Segment Start: Supplied records
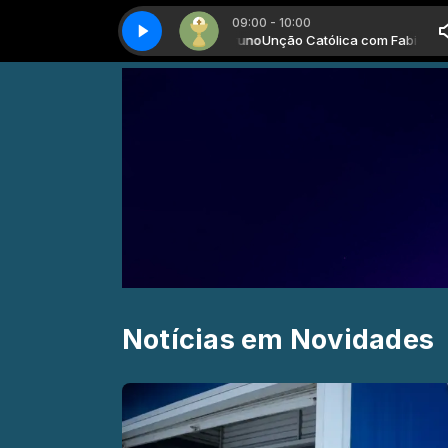
09:00 - 10:00
Unção Católica com Fabio Bruno
Unção católica - Parte 1
Unção católica - Parte 1
Unção Católica com Fabio Bruno
Notícias em Novidades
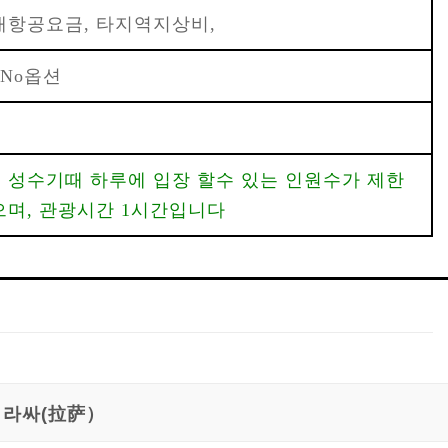
내항공요금, 타지역지상비,
 No옵션
 성수기때 하루에 입장 할수 있는 인원수가 제한
으며, 관광시간 1시간입니다
라싸(拉萨）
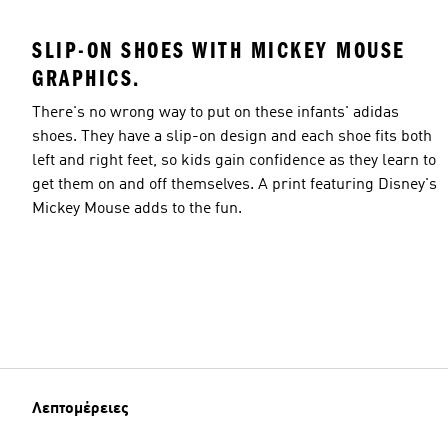
SLIP-ON SHOES WITH MICKEY MOUSE
GRAPHICS.
There's no wrong way to put on these infants' adidas
shoes. They have a slip-on design and each shoe fits both
left and right feet, so kids gain confidence as they learn to
get them on and off themselves. A print featuring Disney's
Mickey Mouse adds to the fun.
Λεπτομέρειες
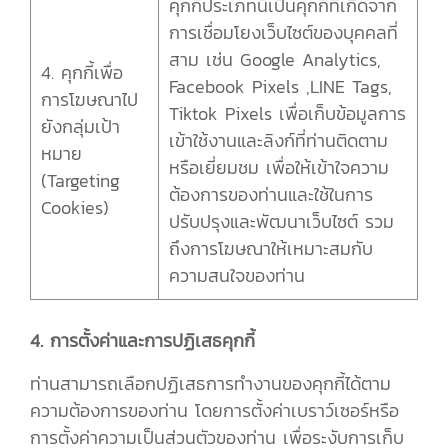
คุกกี้ประเภทนี้เป็นคุกกี้ที่เกิดจาก
การเชื่อมโยงเว็บไซต์ของบุคคลที่
สาม เช่น Google Analytics,
4. คุกกี้เพื่อ
Facebook Pixels ,LINE Tags,
การโฆษณาไป
Tiktok Pixels เพื่อเก็บข้อมูลการ
ยังกลุ่มเป้า
เข้าใช้งานและลิงก์ที่ท่านติดตาม
หมาย
หรือเยี่ยมชม เพื่อให้เข้าใจความ
(Targeting
ต้องการของท่านและใช้ในการ
Cookies)
ปรับปรุงและพัฒนาเว็บไซต์ รวม
ถึงการโฆษณาให้เหมาะสมกับ
ความสนใจของท่าน
4. การตั้งค่าและการปฏิเสธคุกกี้
ท่านสามารถเลือกปฏิเสธการทำงานของคุกกี้ได้ตาม
ความต้องการของท่าน โดยการตั้งค่าเบราว์เซอร์หรือ
การตั้งค่าความเป็นส่วนตัวของท่าน เพื่อระงับการเก็บ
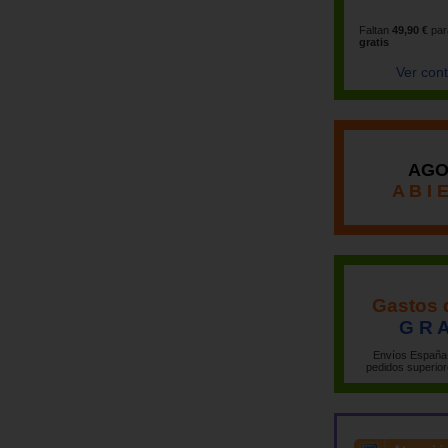
Faltan
49,90 €
par
gratis
Ver con
AGO
A B I 
Gastos 
G R A
Envíos España 
pedidos superior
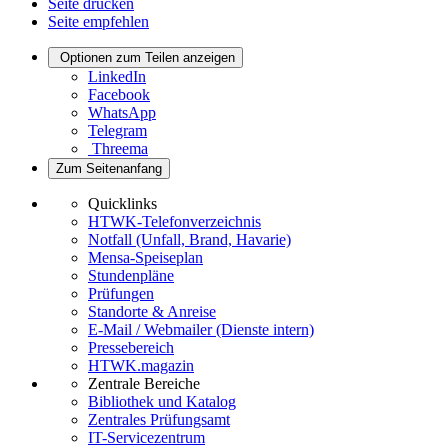
Seite drucken
Seite empfehlen
Optionen zum Teilen anzeigen
LinkedIn
Facebook
WhatsApp
Telegram
Threema
Zum Seitenanfang
Quicklinks
HTWK-Telefonverzeichnis
Notfall (Unfall, Brand, Havarie)
Mensa-Speiseplan
Stundenpläne
Prüfungen
Standorte & Anreise
E-Mail / Webmailer (Dienste intern)
Pressebereich
HTWK.magazin
Zentrale Bereiche
Bibliothek und Katalog
Zentrales Prüfungsamt
IT-Servicezentrum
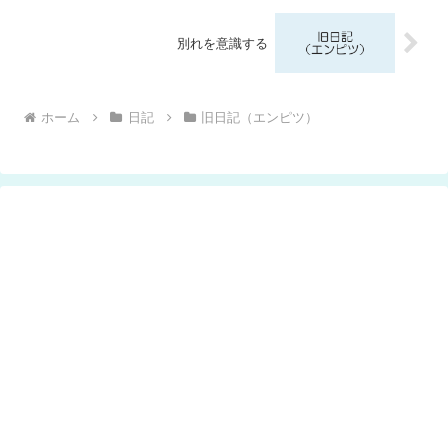
別れを意識する
ホーム
日記
旧日記（エンピツ）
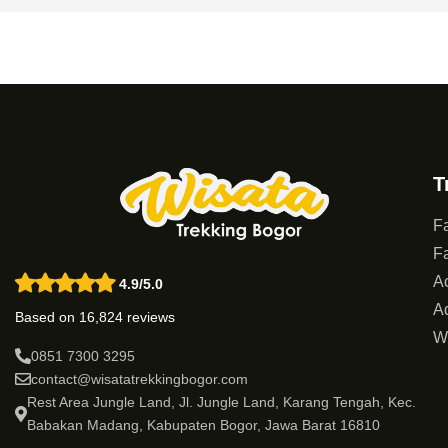
T
Fa
Fa
Ac
4.9/5.0
Ad
Based on 16,824 reviews
W
0851 7300 3295
contact@wisatatrekkingbogor.com
Rest Area Jungle Land, Jl. Jungle Land, Karang Tengah, Kec.
Babakan Madang, Kabupaten Bogor, Jawa Barat 16810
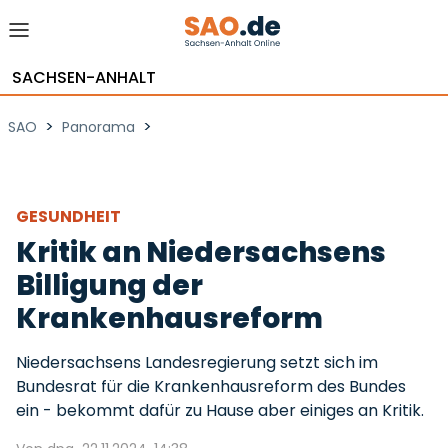
SACHSEN-ANHALT
>
>
SAO
Panorama
GESUNDHEIT
Kritik an Niedersachsens
Billigung der
Krankenhausreform
Niedersachsens Landesregierung setzt sich im
Bundesrat für die Krankenhausreform des Bundes
ein - bekommt dafür zu Hause aber einiges an Kritik.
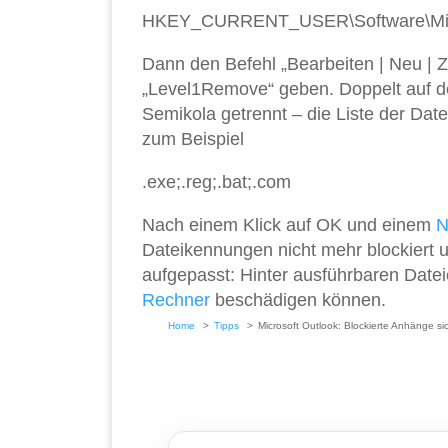
HKEY_CURRENT_USER\Software\Micros
Dann den Befehl „Bearbeiten | Neu | 
„Level1Remove“ geben. Doppelt auf d
Semikola getrennt – die Liste der Dat
zum Beispiel
.exe;.reg;.bat;.com
Nach einem Klick auf OK und einem
N
Dateikennungen nicht mehr blockiert u
aufgepasst: Hinter ausführbaren Date
Rechner
beschädigen können.
Home
Tipps
Microsoft Outlook: Blockierte Anhänge s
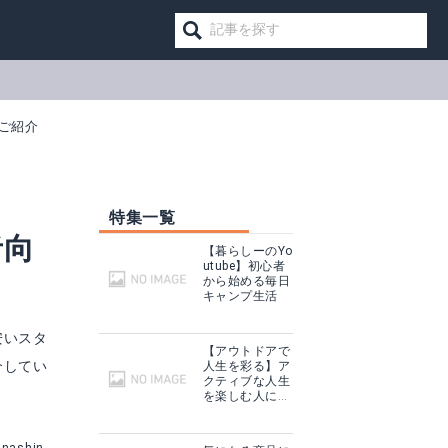
ご紹介
特集一覧
者向
【暮らしーのYo
utube】初心者
から始める毎日
キャンプ生活
安いスタ
【アウトドアで
介してい
人生を彩る】ア
クティブな人生
を楽しむ人に話
を聞いてみた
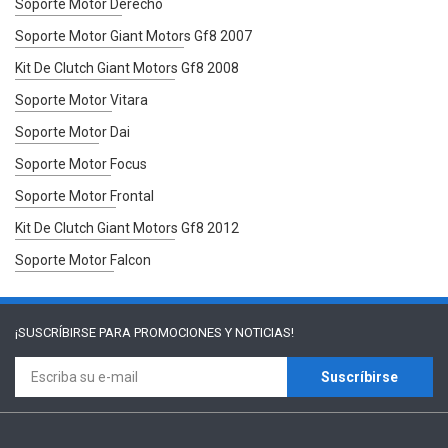
Soporte Motor Derecho
Soporte Motor Giant Motors Gf8 2007
Kit De Clutch Giant Motors Gf8 2008
Soporte Motor Vitara
Soporte Motor Dai
Soporte Motor Focus
Soporte Motor Frontal
Kit De Clutch Giant Motors Gf8 2012
Soporte Motor Falcon
¡SUSCRÍBIRSE PARA
PROMOCIONES Y NOTICIAS!
Suscríbirse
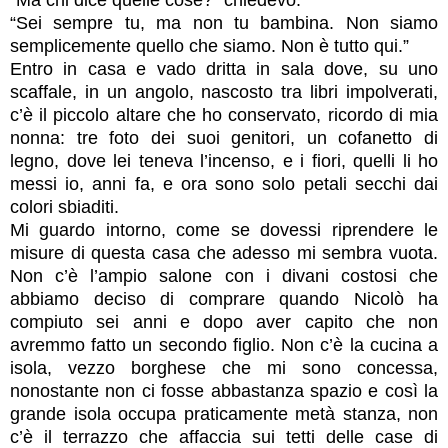
“Sei sempre tu, ma non tu bambina. Non siamo
semplicemente quello che siamo. Non è tutto qui.”
Entro in casa e vado dritta in sala dove, su uno
scaffale, in un angolo, nascosto tra libri impolverati,
c’è il piccolo altare che ho conservato, ricordo di mia
nonna: tre foto dei suoi genitori, un cofanetto di
legno, dove lei teneva l’incenso, e i fiori, quelli li ho
messi io, anni fa, e ora sono solo petali secchi dai
colori sbiaditi.
Mi guardo intorno, come se dovessi riprendere le
misure di questa casa che adesso mi sembra vuota.
Non c’è l’ampio salone con i divani costosi che
abbiamo deciso di comprare quando Nicolò ha
compiuto sei anni e dopo aver capito che non
avremmo fatto un secondo figlio. Non c’è la cucina a
isola, vezzo borghese che mi sono concessa,
nonostante non ci fosse abbastanza spazio e così la
grande isola occupa praticamente metà stanza, non
c’è il terrazzo che affaccia sui tetti delle case di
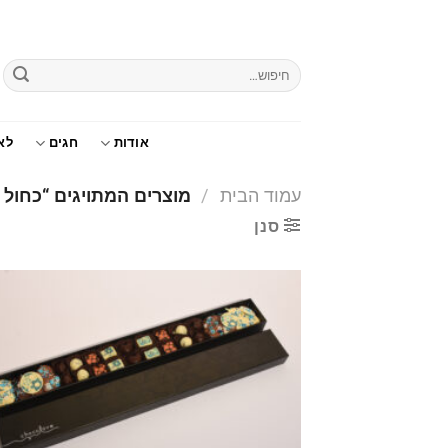
Ski
t
conten
חיפוש
עבור:
אודות
חגים
לא
עמוד הבית
/
מוצרים המתויגים “כחול 
סנן
o
t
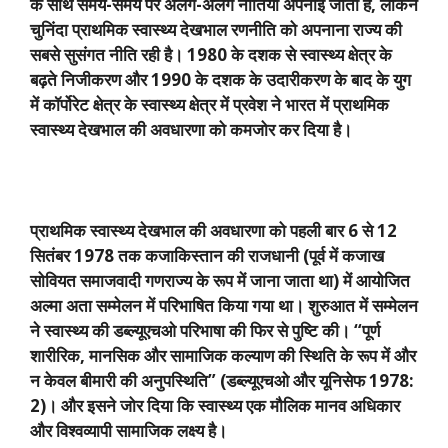
के साथ समय-समय पर अलग-अलग नीतियां अपनाई जाती हैं
,
लेकिन
चुनिंदा प्राथमिक स्वास्थ्य देखभाल रणनीति को अपनाना राज्य की
सबसे सुसंगत नीति रही है।
1980
के दशक से स्वास्थ्य क्षेत्र के
बढ़ते निजीकरण और
1990
के दशक के उदारीकरण के बाद के युग
में कॉर्पोरेट क्षेत्र के स्वास्थ्य क्षेत्र में प्रवेश ने भारत में प्राथमिक
स्वास्थ्य देखभाल की अवधारणा को कमजोर कर दिया है।
प्राथमिक स्वास्थ्य देखभाल की अवधारणा को पहली बार
6
से
12
सितंबर
1978
तक कजाकिस्तान की राजधानी (पूर्व में कजाख
सोवियत समाजवादी गणराज्य के रूप में जाना जाता था) में आयोजित
अल्मा अता सम्मेलन में परिभाषित किया गया था। शुरुआत में सम्मेलन
ने स्वास्थ्य की डब्ल्यूएचओ परिभाषा की फिर से पुष्टि की। “पूर्ण
शारीरिक
,
मानसिक और सामाजिक कल्याण की स्थिति के रूप में और
न केवल बीमारी की अनुपस्थिति” (डब्ल्यूएचओ और यूनिसेफ
1978:
2)
। और इसने जोर दिया कि स्वास्थ्य एक मौलिक मानव अधिकार
और विश्वव्यापी सामाजिक लक्ष्य है।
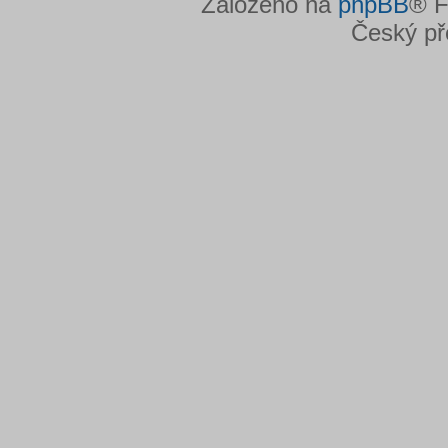
Založeno na
phpBB
® F
Český př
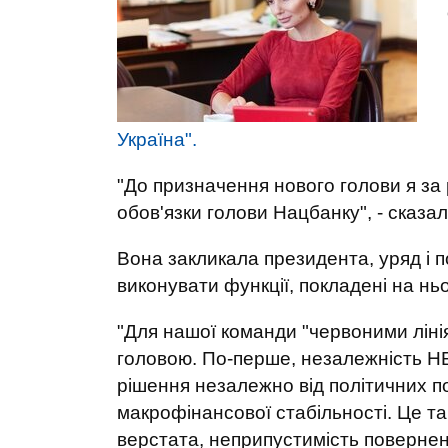
Україна".
"До призначення нового голови я за
обов'язки голови Нацбанку", - сказа
Вона закликала президента, уряд і п
виконувати функції, покладені на нь
"Для нашої команди "червоними лініям
головою. По-перше, незалежність НБ
рішення незалежно від політичних по
макрофінансової стабільності. Це т
верстата, неприпустимість повернен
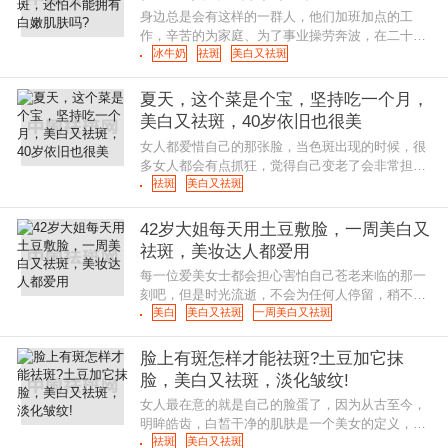
身边总是会有这样的一群人，他们加班加点的工
作，辛苦的为家庭、为了事业操劳奔波，在二十几
岁甚至三十多点的年纪，肌肤开始出现严重的问
冰牛奶
祛斑
美白又祛斑
题，敏感肌，痘痘，红血丝，斑点等
夏天，这个菜是个宝，坚持吃一个月，
美白又祛斑，40岁依旧也很美
女人都爱惜自己的那张脸，当色斑出现的时候，很
多女人都会有点抓狂，觉得自己变老了会非常担
心， 所以很多朋友都会很积极的寻找方法，想要彻
祛斑
美白又祛斑
底的去除面部色斑，但其实，生
42岁大姐每天用土豆敷脸，一周美白又
祛斑，美妆达人都爱用
每一位爱美女士都会担心害怕自己苍老来临的那一
刻吧，但是时光流逝，不会为任何人停留，稍不留
意，色斑就找上了你，慢慢爬上你的容颜，在你脸
美白
美白又祛斑
一周美白又祛斑
上肆无忌惮的“传宗接代
脸上有斑怎样才能祛斑?土豆加它抹
脸，美白又祛斑，淡化皱纹!
女人最在意的就是自己的脸蛋了，因为从古至今，
明眸皓齿，白皙干净的肌肤是一个美女的定义，但
是，白皙干净的肌肤并不是每个人都能拥有的，或
祛斑
美白又祛斑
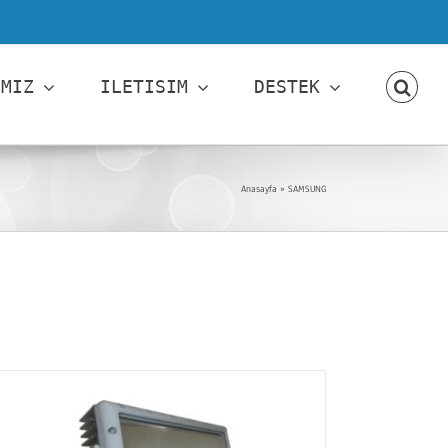
IMIZ
ILETISIM
DESTEK
Anasayfa
»
SAMSUNG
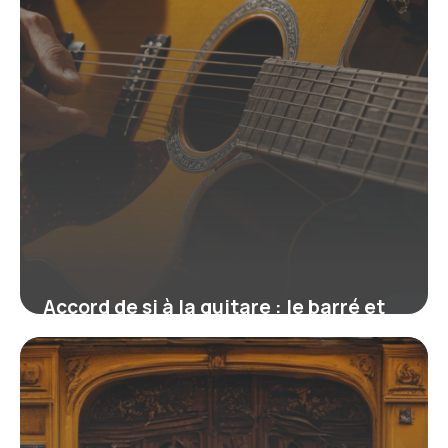
Accord de si à la guitare : le barré et
les versions simplifiées
16 juin 2026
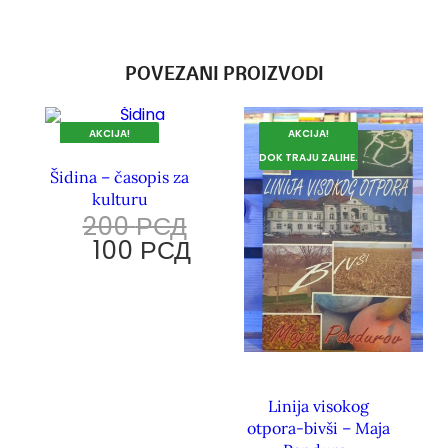
POVEZANI PROIZVODI
AKCIJA!
AKCIJA!
DOK TRAJU ZALIHE.
DOK TRAJU ZALIHE.
Šidina – časopis za
kulturu
200
РСД
100
РСД
Linija visokog
otpora-bivši – Maja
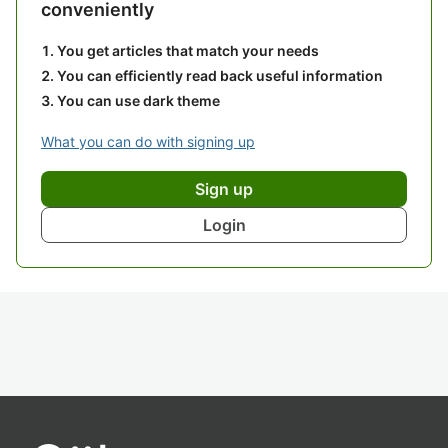
conveniently
You get articles that match your needs
You can efficiently read back useful information
You can use dark theme
What you can do with signing up
Sign up
Login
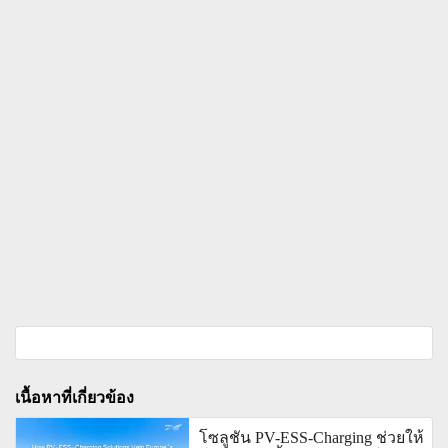
เนื้อหาที่เกี่ยวข้อง
โซลูชัน PV-ESS-Charging ช่วยให้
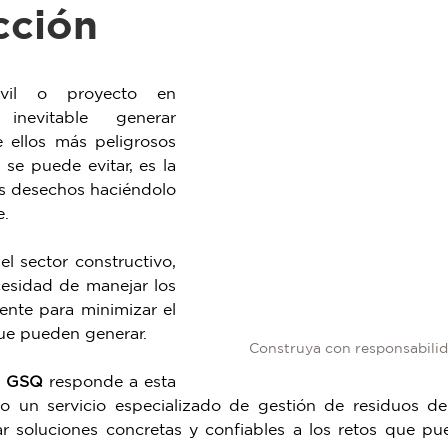
cción
Tendencia de color
ellas.
il o proyecto en 
inevitable generar 
 ellos más peligrosos 
 se puede evitar, es la 
s desechos haciéndolo 
e.
l sector constructivo, 
esidad de manejar los 
nte para minimizar el 
ue pueden generar. 
Construya con responsabilid
- GSQ
 responde a esta 
do un servicio especializado de gestión de residuos de
ar soluciones concretas y confiables a los retos que pue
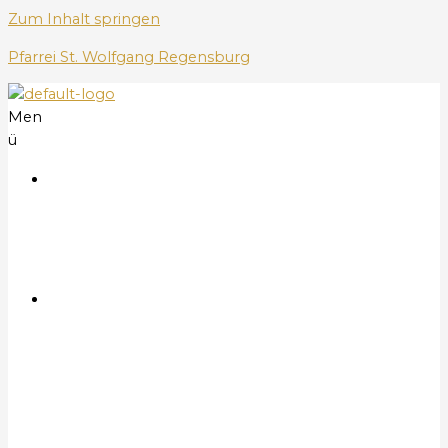
Zum Inhalt springen
Pfarrei St. Wolfgang Regensburg
Men
ü
S
t
a
r
t
G
o
t
t
e
s
d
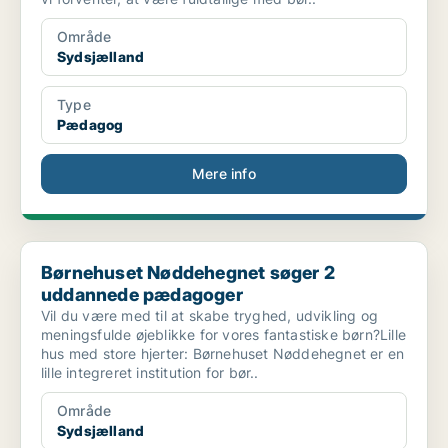
Område
Sydsjælland
Type
Pædagog
Mere info
Børnehuset Nøddehegnet søger 2 uddannede pædagoger
Børnehuset Nøddehegnet søger 2
uddannede pædagoger
Vil du være med til at skabe tryghed, udvikling og
meningsfulde øjeblikke for vores fantastiske børn?Lille
hus med store hjerter: Børnehuset Nøddehegnet er en
lille integreret institution for bør..
Område
Sydsjælland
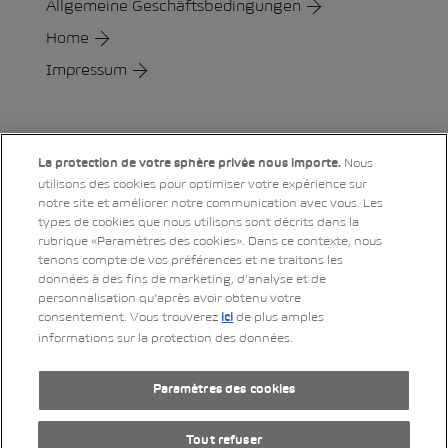
Allgemeine Geschäftsbedingungen
Home
Impressum
Social
Nous
La protection de votre sphère privée nous importe.
utilisons des cookies pour optimiser votre expérience sur
notre site et améliorer notre communication avec vous. Les
LinkedIn
Xing
Twitter
YouTube
Instagram
types de cookies que nous utilisons sont décrits dans la
rubrique «Paramètres des cookies». Dans ce contexte, nous
tenons compte de vos préférences et ne traitons les
données à des fins de marketing, d’analyse et de
Impressum
personnalisation qu’après avoir obtenu votre
consentement. Vous trouverez
de plus amples
ici
Déclaration de protection des données
informations sur la protection des données.
Mentions légales
RSS-Feed
Paramètres des cookies
by Web­sa­mu­rai AG
Tout refuser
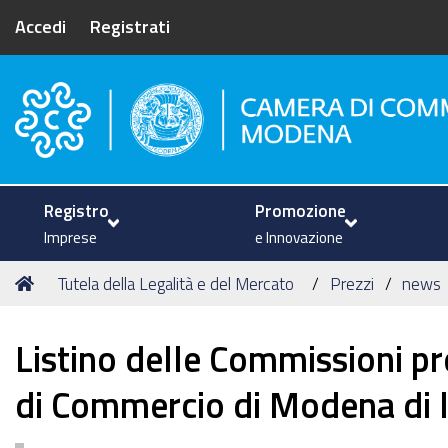
Accedi
Registrati
Camera di Commercio di Mode
Registro
Promozione
Imprese
e Innovazione
Tu
Home
Tutela della Legalità e del Mercato
Prezzi
news
sei
qui:
Listino delle Commissioni pr
di Commercio di Modena di 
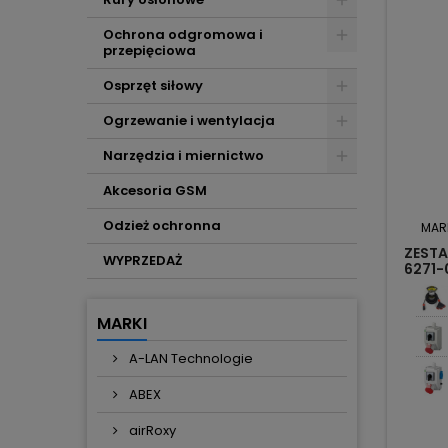
Ochrona odgromowa i
przepięciowa
Osprzęt siłowy
Ogrzewanie i wentylacja
Narzędzia i miernictwo
Akcesoria GSM
Odzież ochronna
MAR
ZESTA
WYPRZEDAŻ
6271-
MARKI
A-LAN Technologie
ABEX
airRoxy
Segment End: Supplied records
=== Action item ===
Rewrite the lines from the one with "Zum Inhalt springen" through the last line, replacing "Sydsjælland" with "Nordsjælland" and changing nothing else. Omit the pictures.

=== Output of the exercise ===
Zum Inhalt springen
Pfarrei St. Wolfgang Regensburg
Men
ü
S
t
a
r
t
G
o
t
t
e
s
d
Område
Nordsjælland
Type
Pædagog
Mere info
Børnehuset Nøddehegnet søger 2 uddannede pædagoger
Børnehuset Nøddehegnet søger 2
uddannede pædagoger
Vil du være med til at skabe tryghed, udvikling og
meningsfulde øjeblikke for vores fantastiske børn?Lille
hus med store hjerter: Børnehuset Nøddehegnet er en
lille integreret institution for bør..
Område
Nordsjælland
Allgemeine Geschäftsbedingungen
Home
Impressum
Social
Nous
La protection de votre sphère privée nous importe.
utilisons des cookies pour optimiser votre expérience sur
notre site et améliorer notre communication avec vous. Les
LinkedIn
Xing
Twitter
YouTube
Instagram
types de cookies que nous utilisons sont décrits dans la
rubrique «Paramètres des cookies». Dans ce contexte, nous
tenons compte de vos préférences et ne traitons les
données à des fins de marketing, d’analyse et de
Impressum
personnalisation qu’après avoir obtenu votre
consentement. Vous trouverez
de plus amples
ici
Déclaration de protection des données
informations sur la protection des données.
Mentions légales
RSS-Feed
Paramètres des cookies
by Web­sa­mu­rai AG
Tout refuser
Accedi
Registrati
Camera di Commercio di Mode
Registro
Promozione
Imprese
e Innovazione
Tu
Home
Tutela della Legalità e del Mercato
Prezzi
news
sei
qui:
Listino delle Commissioni pr
di Commercio di Modena di 
Ochrona odgromowa i
przepięciowa
Osprzęt siłowy
Ogrzewanie i wentylacja
Narzędzia i miernictwo
Akcesoria GSM
Odzież ochronna
MAR
ZESTA
WYPRZEDAŻ
6271-
MARKI
A-LAN Technologie
ABEX
airRoxy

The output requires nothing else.